Siyasi partiler merakla beklenen milletvekili aday listelerini dün Yüksek Seçim Kurulu'na teslim etti.
İyi Parti de bu kapsamda seçimlere ortak listeyle girmek yerine kendi adaylarını çıkardı.
Yalnızca bazı bölgelerde 'fermuar' uygulaması devreye kondu.
YSK'ya milletvekili aday listesini sunan İyi Parti'de bazı isimler dikkat çekti.
Bunların başında da İyi Parti Istanbul Milletvekili adayı Salim Ensarioğlu geldi.
Baba İstanbul'dan oğlu Diyarbakır'dan listelere girdi
Salim Ensarioğlu İstanbul 2. Bölge 2'nci sıradan milletvekili adayı gösterilirken, Ensarioğlu'nun oğlu Vejdin Ensarioğlu da yine aynı partiden Diyarbakır 1'nci sıradan listelere girdi.
Ancak Salim Ensarioğlu'yla ilgili dikkat çeken noktalar sadece bununla sınırlı değil.
Terörist başına ev hapsi istedi
İyi Parti saflarında olmasına rağmen HDP'ye yakınlığıyla bilinen Ensarioğlu'nun, yıllar önce terörist başı Abdullah Öcalan'la ilgili söyledikleri ortaya çıktı.
Buna göre Ensarioğlu'nun 2013'te verdiği bir röportajda terörist başına ev hapsi istediği görüldü.
O dönem kapatılan BDP'ye verilen oylarla ilgili konuşan Ensarioğlu, "Halkın BDP'ye verdiği oyların yüzde 95'i Öcalan'a veriliyor.
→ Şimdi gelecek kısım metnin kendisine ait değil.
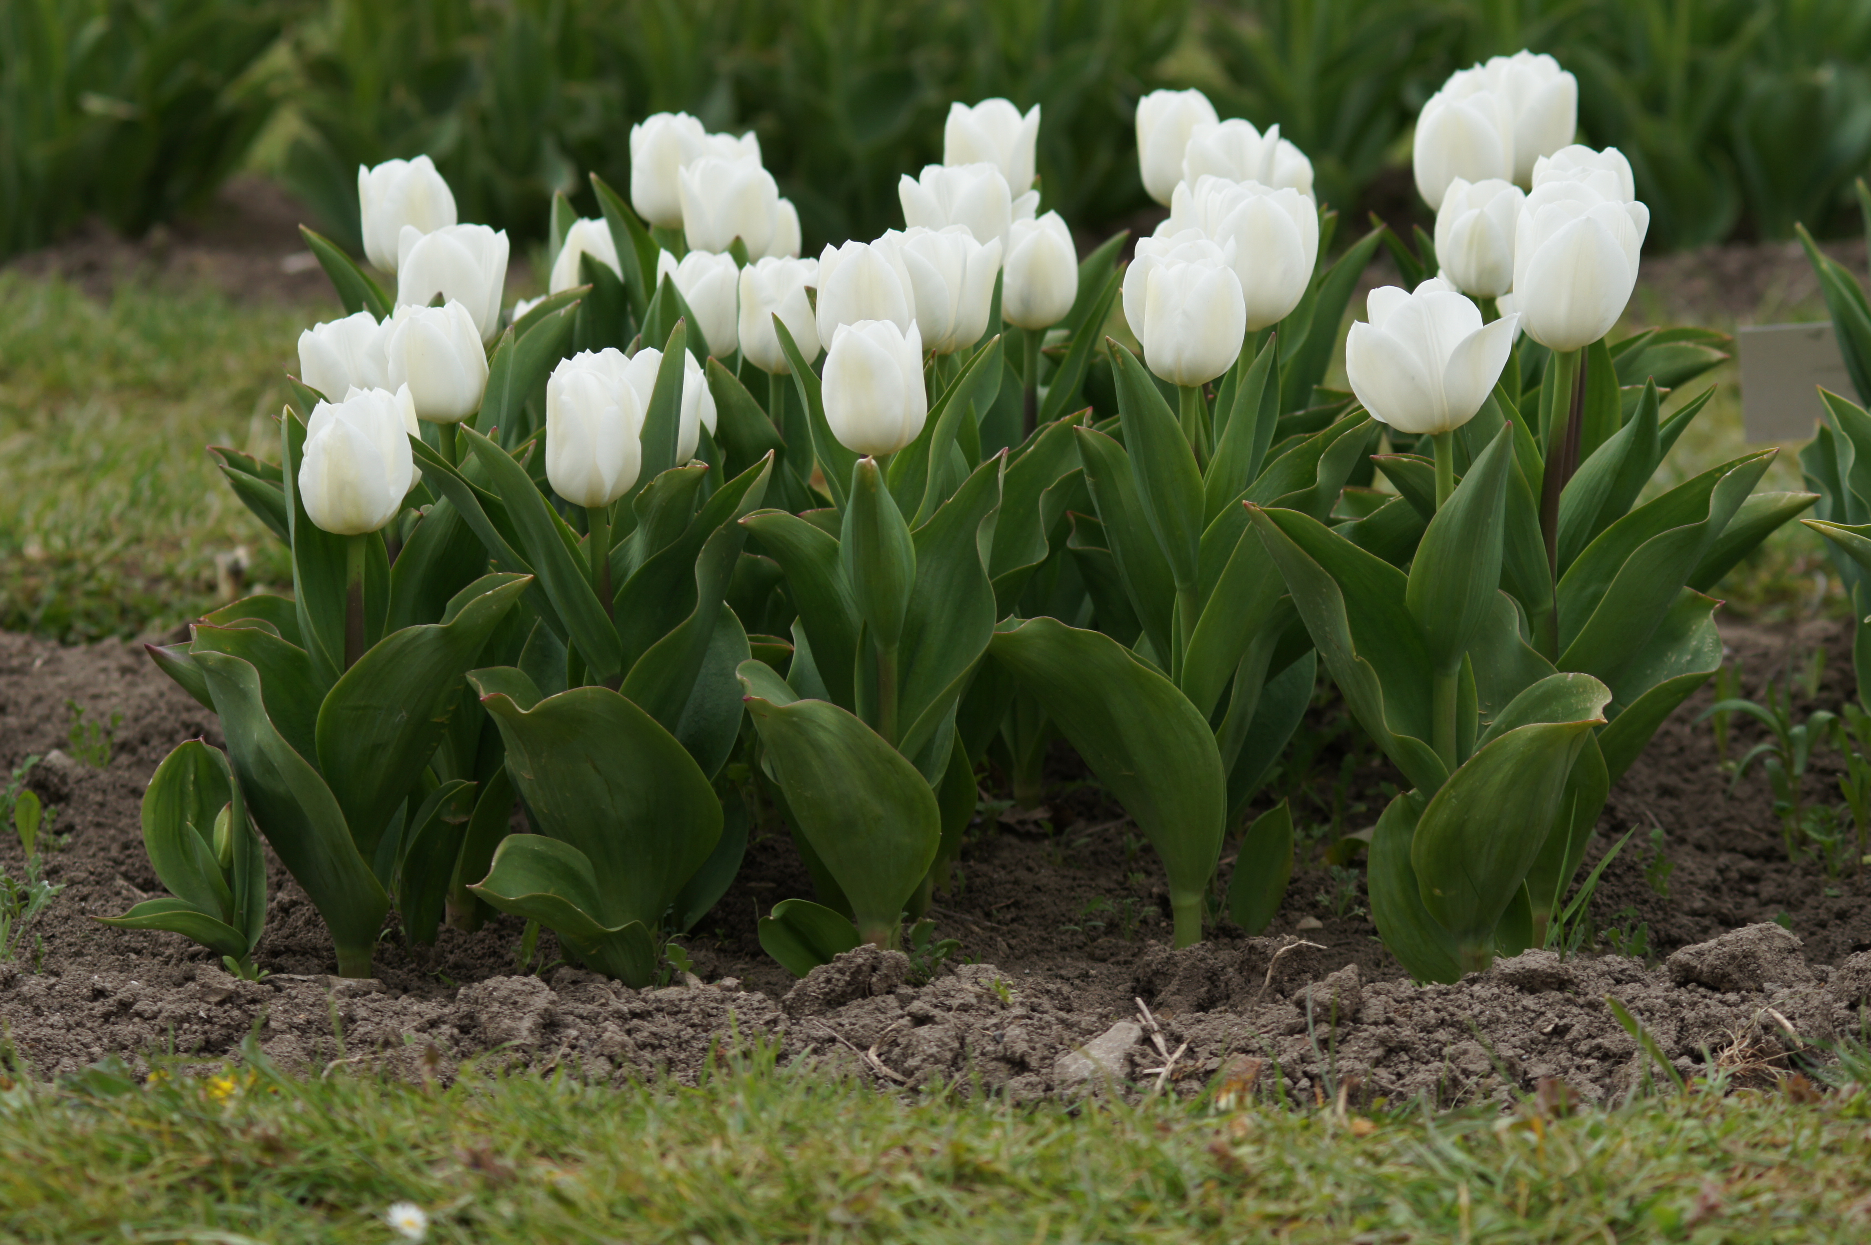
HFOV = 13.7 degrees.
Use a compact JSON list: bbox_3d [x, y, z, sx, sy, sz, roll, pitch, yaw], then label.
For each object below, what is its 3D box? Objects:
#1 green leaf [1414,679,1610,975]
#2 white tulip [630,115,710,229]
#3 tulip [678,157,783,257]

Bu nedenle Kandil'de başka yerler de Öcalan'a uyuyor. Netice olarak lider odur." dedi.
"Bana göre Öcalan'a daha ılımlı işte bir ev hapsi gibi imkan tanınması gerekir"
Sözlerine devam eden Ensarioğlu daha sonra Öcalan'a daha iyi imkanlar sağlanması ve cezasının ev hapsine çevrilmesi gerektiğini ifade ederek, "Bana göre Öcalan'a daha ılımlı işte bir ev hapsi gibi imkan tanınarak, ister televizyonla, ister telefonla, görüntülü, görüntüsüz, gibi bir ortam sağlanması gerekir. Netice itibarı ile bizim sorunumuz, Öcalan'ın 100 metre karede mi, 200 metre karede mi oturduğu değildir. Bizim temel sorunumuz bu olayın çözülmesidir." şeklinde konuştu.
Salim Ensarioğlu'nun konuyla ilgili ifadeleri şöyle:
"Halkın BDP'ye verdiği oyların yüzde 95'i Öcalan'a veriliyor. Bu nedenle Kandil'de başka yerler de Öcalan'a uyuyor. Netice olarak lider odur. Bana göre Öcalan'a daha ılımlı işte bir ev hapsi gibi imkan tanınarak, ister televizyonla, ister telefonla, görüntülü, görüntüsüz, gibi bir ortam sağlanması gerekir. Netice itibarı ile bizim sorunumuz, Öcalan'ın 100 metre karede mi, 200 metre karede mi oturduğu değildir. Bizim temel sorunumuz bu olayın çözülmesidir. Birbirimizi böyle çocuksu hareketlerle, işte yok biz burada tutarız, gibi meseleler değildir. Mesele, bu olayın çözülmesidir. Durum böyle olduğuna göre o zaman Öcalan tripleks dairede de oturabilir, villada da oturabilir. Yanına sekreter, danışman ve teknolojik imkanlar gibi imkanlar da tanınmalıdır. Bu olayın bir an önce bitmesi için ne gerekiyorsa yapılmalıdır."